La souffrance exige que l’on prête attention à l’esprit humain. En tant que patient souffrant, je dois prêter attention à la souffrance et ne pas « la confier au médecin » comme je le ferais pour ma douleur. Les médecins ne guérissent pas la peur, même s’ils peuvent faire beaucoup pour l’atténuer – parce qu’ils sont humains, pas parce qu’ils sont médecins ! Et si les médicaments peuvent aider à gérer des émotions telles que la colère et la dépression, ce sont des expériences que je dois affronter, dans ma faiblesse et ma souffrance, pour trouver un moyen de les surmonter. En conséquence, nous devons comprendre les soins prodigués au patient souffrant comme une rencontre avec l’esprit ou la plénitude du patient. Les agents de pastorale, les travailleurs sociaux, les aumôniers, les membres de la famille et, bien sûr, les médecins et les infirmières ont tous beaucoup à apporter à ce niveau. Une douce caresse peut faire plus qu’un médicament ; prendre le temps de discuter ou, surtout, d’écouter (à la fois ce qui est dit et ce qui n’est pas dit) est un grand cadeau ; le simple fait d’être présent peut contrer une solitude dévastatrice.

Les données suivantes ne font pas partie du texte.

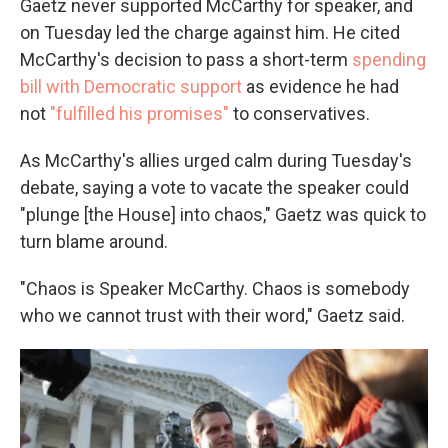
Gaetz never supported McCarthy for speaker, and
on Tuesday led the charge against him. He cited
McCarthy's decision to pass a short-term
spending
bill with Democratic support
as evidence he had
not
"fulfilled his promises"
to conservatives.
As McCarthy's allies urged calm during Tuesday's
debate, saying a vote to vacate the speaker could
"plunge [the House] into chaos," Gaetz was quick to
turn blame around.
"Chaos is Speaker McCarthy. Chaos is somebody
who we cannot trust with their word," Gaetz said.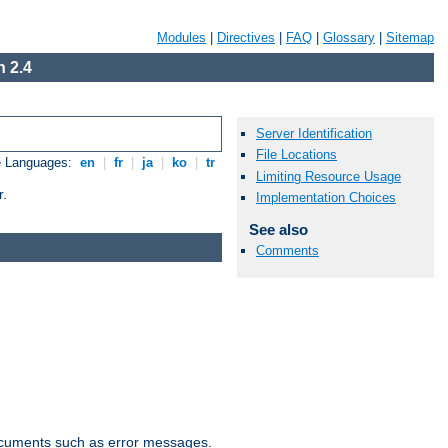
Modules
|
Directives
|
FAQ
|
Glossary
|
Sitemap
 2.4
Server Identification
File Locations
e Languages:
en
|
fr
|
ja
|
ko
|
tr
Limiting Resource Usage
r.
Implementation Choices
See also
Comments
documents such as error messages.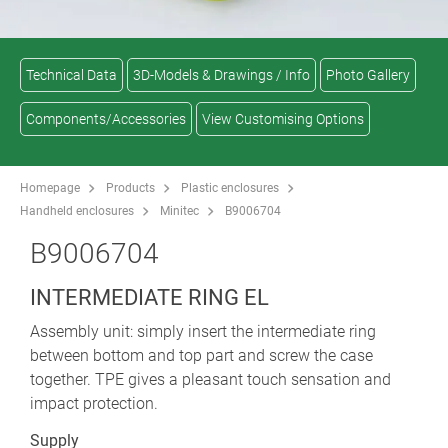
Technical Data
3D-Models & Drawings / Info
Photo Gallery
Components/Accessories
View Customising Options
Homepage
Products
Plastic enclosures
Handheld enclosures
Minitec
B9006704
B9006704
INTERMEDIATE RING EL
Assembly unit: simply insert the intermediate ring
between bottom and top part and screw the case
together. TPE gives a pleasant touch sensation and
impact protection.
Supply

Cela m’effraie d’entendre les gens parler de « mettre fin à la souffrance de quelqu’un », car ce genre de discours me suggère que la mort est plus importante que le chemin que nous faisons TOUS dans un monde où aucun d’entre nous n’est à l’abri de la souffrance. Il est souvent difficile de marcher aux côtés de celui qui souffre (com-passion). Notre société n’accepte pas et n’accorde pas non plus beaucoup de valeur à la souffrance. Mais j’invite chaque lecteur à revenir sur sa vie et à examiner le rôle que la souffrance a joué pour lui, ce qu’il a appris au cours des moments vraiment difficiles, comment ils l’ont façonné (pas toujours pour le mieux, je le concède), et dans quelle mesure la vie tire son sens de la rencontre avec la souffrance.

La souffrance n’est pas un bien en soi. C’est simplement une réalité, une partie de la vie. Plutôt que de tuer celui qui souffre, la foi en l’esprit humain qui a toujours fait face à tant de souffrances – et, pour le chrétien, la foi en Dieu qui est avec nous dans notre souffrance – doit donner l’impulsion aux soins de santé, en particulier pour les mourants.